Empirically, SP‑FM is evaluated on eight heterogeneous benchmarks: (1) synthetic rotated‑letter images, (2) high‑content microscopy drug‑screen data, (3) single‑cell RNA‑seq perturbation datasets, and several other image and time‑series tasks. In each case, the model is trained on a subset of conditions and tested on held‑out conditions that were never seen during training. Compared to standard conditional flow‑matching, conditional diffusion, and recent meta‑flow‑matching approaches, SP‑FM consistently reduces Wasserstein‑2 distance, Fréchet Inception Distance, and improves downstream metrics such as Pearson correlation for gene‑expression prediction. For example, on a drug‑response microscopy benchmark, SP‑FM lowers FID from 0.85 to 0.62 and improves morphology‑specific error by ~15 %. On a large Perturb‑Seq dataset, the average Pearson correlation rises from 0.71 to 0.78, especially for chemically similar unseen drugs.
Ablation studies confirm that both components—conditioned mixture base and conditioned velocity—are necessary: removing the mixture (i.e., fixing the base) degrades OOD performance dramatically, while conditioning only the velocity yields modest gains. Varying the number of mixture components shows a trade‑off: larger K improves OOD accuracy up to a point, after which over‑parameterization harms validation loss.

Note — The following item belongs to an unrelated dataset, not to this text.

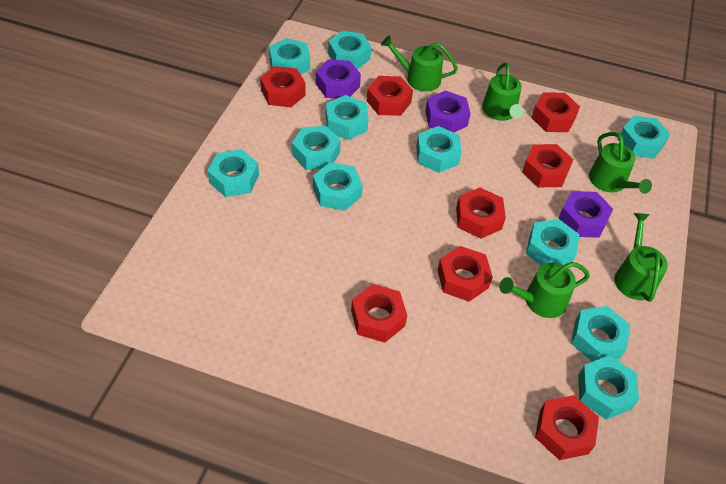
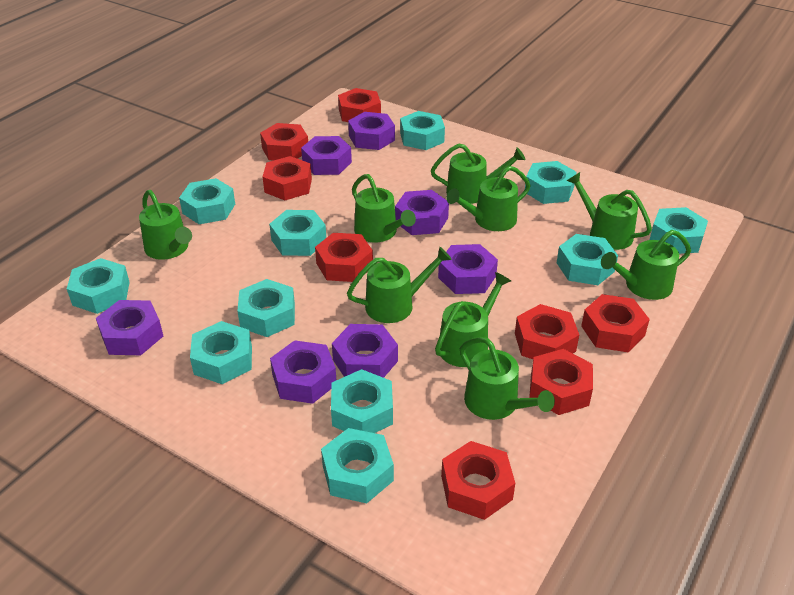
green watering can: [381,35,458,91] [482,63,523,121] [499,262,590,318] [589,132,652,194] [614,213,668,302] = 5 -> [139,190,192,260] [347,247,452,323] [352,174,416,243] [431,143,526,204] [435,272,511,367] [446,166,531,231] [460,337,555,420] [567,172,652,250] [601,230,691,300] = 9
purple nut: [316,60,361,98] [425,90,471,133] [558,191,613,238] = 3 -> [96,300,163,355] [270,340,336,404] [301,136,352,175] [332,324,398,378] [348,112,395,150] [395,190,449,235] [438,244,498,294] = 7

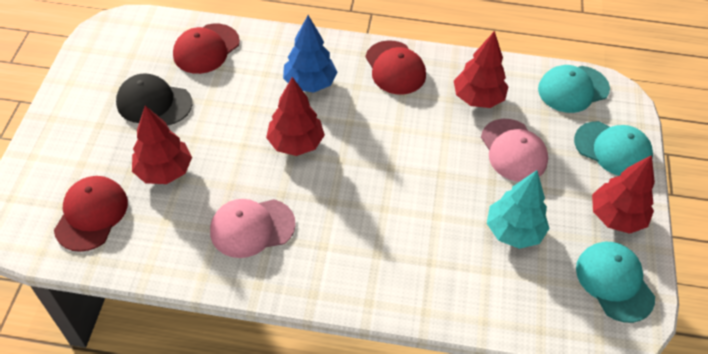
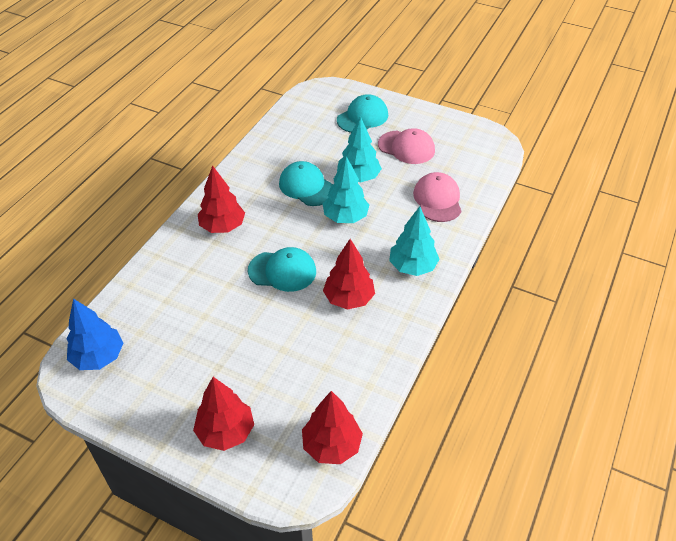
black cap: [116,73,192,125] = 1 -> none = 0
red cap: [54,176,128,252] [173,24,240,74] [365,40,426,94] = 3 -> none = 0
turquoise tree: [487,170,550,249] = 1 -> [323,156,369,223] [337,116,382,182] [389,206,440,276] = 3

The paper also discusses limitations: learning a full mixture per condition increases memory and compute, especially for large K; the method assumes a smooth similarity structure in the condition space, which may not hold for highly discrete or hierarchical descriptors; and extremely multimodal target distributions may still require more expressive bases. Future directions include graph‑based condition encoders, hierarchical mixture models, and joint learning of both base and target multimodality.
In summary, SP‑FM offers a simple plug‑in modification—predict a condition‑dependent Gaussian mixture as the source distribution—and a principled shortest‑path flow‑matching training scheme that together enable conditional generative models to extrapolate reliably to unseen conditions across diverse scientific domains. The theoretical insights, extensive experiments, and clear implementation pathway make it a compelling addition to the toolbox for OOD‑robust conditional generation.